### PROBLEM DESCRIPTION
Below are records to be transcribed exactly; any pictures should be left out.

### MATERIAL TO PROCESS
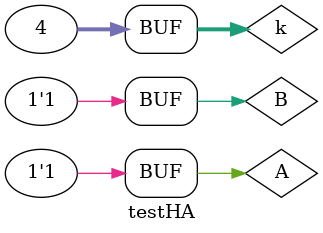
<source format=v>
module testHA();
reg A,B;
wire SUM,CARR;
//half_adder ha1(.a(A),.b(B),.s(SUM),.c(CARR));
half_adder_df ha2(.a(A),.b(B),.s(SUM),.c(CARR));
integer k;
initial
begin
{A,B} = 2'b0;
for(k=0;k<4;k=k+1)
begin
#5{A,B} = k;
end
end
initial
begin
$monitor ($time,"  AB = %b%b SUM= %b CARRY = %b",A,B,SUM,CARR);
end
endmodule

</source>
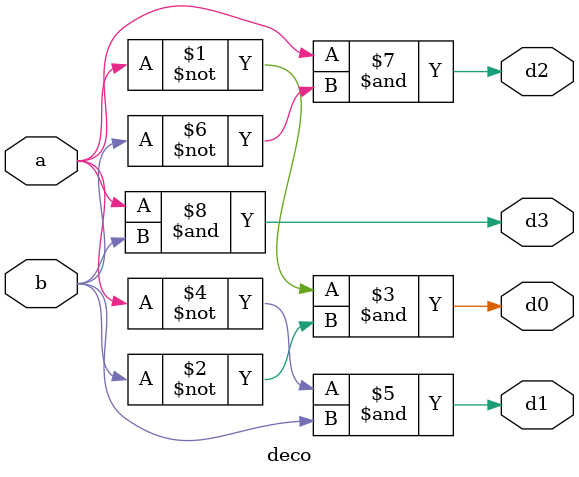
<source format=v>
`timescale 1ns / 1ps

module deco(
    input a, b,
    output d0,d1,d2,d3
    );
    assign d0=~a&~b;
    assign d1=~a&b;
    assign d2=a&~b;
    assign d3=a&b;
endmodule

</source>
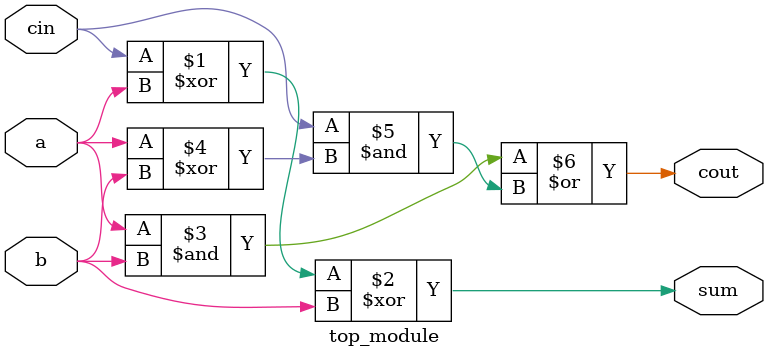
<source format=v>

module top_module( 
    input a, b, cin,
    output cout, sum );

    assign sum = cin^a^b;
    assign cout = (a&b) | (cin&(a^b));
    
endmodule

</source>
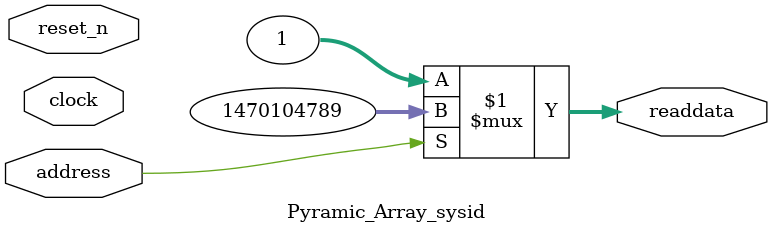
<source format=v>



// synthesis translate_off
`timescale 1ns / 1ps
// synthesis translate_on

// turn off superfluous verilog processor warnings 
// altera message_level Level1 
// altera message_off 10034 10035 10036 10037 10230 10240 10030 

module Pyramic_Array_sysid (
               // inputs:
                address,
                clock,
                reset_n,

               // outputs:
                readdata
             )
;

  output  [ 31: 0] readdata;
  input            address;
  input            clock;
  input            reset_n;

  wire    [ 31: 0] readdata;
  //control_slave, which is an e_avalon_slave
  assign readdata = address ? 1470104789 : 1;

endmodule



</source>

### ANSWER TO THIS TASK
<source format=v>
module testHA();
reg A,B;
wire SUM,CARR;
//half_adder ha1(.a(A),.b(B),.s(SUM),.c(CARR));
half_adder_df ha2(.a(A),.b(B),.s(SUM),.c(CARR));
integer k;
initial
begin
{A,B} = 2'b0;
for(k=0;k<4;k=k+1)
begin
#5{A,B} = k;
end
end
initial
begin
$monitor ($time,"  AB = %b%b SUM= %b CARRY = %b",A,B,SUM,CARR);
end
endmodule

</source>
<source format=v>
`timescale 1ns / 1ps

module deco(
    input a, b,
    output d0,d1,d2,d3
    );
    assign d0=~a&~b;
    assign d1=~a&b;
    assign d2=a&~b;
    assign d3=a&b;
endmodule

</source>
<source format=v>

module top_module( 
    input a, b, cin,
    output cout, sum );

    assign sum = cin^a^b;
    assign cout = (a&b) | (cin&(a^b));
    
endmodule

</source>
<source format=v>



// synthesis translate_off
`timescale 1ns / 1ps
// synthesis translate_on

// turn off superfluous verilog processor warnings 
// altera message_level Level1 
// altera message_off 10034 10035 10036 10037 10230 10240 10030 

module Pyramic_Array_sysid (
               // inputs:
                address,
                clock,
                reset_n,

               // outputs:
                readdata
             )
;

  output  [ 31: 0] readdata;
  input            address;
  input            clock;
  input            reset_n;

  wire    [ 31: 0] readdata;
  //control_slave, which is an e_avalon_slave
  assign readdata = address ? 1470104789 : 1;

endmodule



</source>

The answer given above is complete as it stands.